# OBJECTIVE
Please write out, unchanged, the lines of the records starting with the line that contains "state / province: Niederosterreich" and going on through the end of the records.

# SUPPLIED MATERIAL
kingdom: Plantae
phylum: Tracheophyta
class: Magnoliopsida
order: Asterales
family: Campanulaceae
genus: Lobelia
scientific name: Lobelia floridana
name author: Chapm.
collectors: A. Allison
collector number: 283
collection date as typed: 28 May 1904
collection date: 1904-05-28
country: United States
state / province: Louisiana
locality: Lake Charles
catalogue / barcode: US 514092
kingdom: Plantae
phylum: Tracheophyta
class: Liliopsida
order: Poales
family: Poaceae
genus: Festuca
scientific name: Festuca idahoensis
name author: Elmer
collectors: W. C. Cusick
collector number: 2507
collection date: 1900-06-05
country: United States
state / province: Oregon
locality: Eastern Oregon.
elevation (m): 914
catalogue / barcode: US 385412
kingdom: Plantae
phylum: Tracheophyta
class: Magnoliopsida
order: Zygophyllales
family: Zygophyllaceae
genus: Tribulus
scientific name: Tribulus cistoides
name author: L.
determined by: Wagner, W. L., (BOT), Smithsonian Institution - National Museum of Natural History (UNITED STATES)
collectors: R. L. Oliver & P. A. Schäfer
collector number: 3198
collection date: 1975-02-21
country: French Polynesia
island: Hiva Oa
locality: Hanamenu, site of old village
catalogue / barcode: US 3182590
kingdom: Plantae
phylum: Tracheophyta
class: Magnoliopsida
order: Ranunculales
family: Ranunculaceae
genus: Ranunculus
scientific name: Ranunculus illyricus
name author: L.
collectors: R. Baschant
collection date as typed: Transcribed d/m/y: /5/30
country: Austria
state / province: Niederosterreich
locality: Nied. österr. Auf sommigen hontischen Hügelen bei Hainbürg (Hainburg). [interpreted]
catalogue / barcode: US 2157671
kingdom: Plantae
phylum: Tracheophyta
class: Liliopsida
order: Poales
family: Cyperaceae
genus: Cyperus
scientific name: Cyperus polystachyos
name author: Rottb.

# SOLUTION
state / province: Niederosterreich
locality: Nied. österr. Auf sommigen hontischen Hügelen bei Hainbürg (Hainburg). [interpreted]
catalogue / barcode: US 2157671
kingdom: Plantae
phylum: Tracheophyta
class: Liliopsida
order: Poales
family: Cyperaceae
genus: Cyperus
scientific name: Cyperus polystachyos
name author: Rottb.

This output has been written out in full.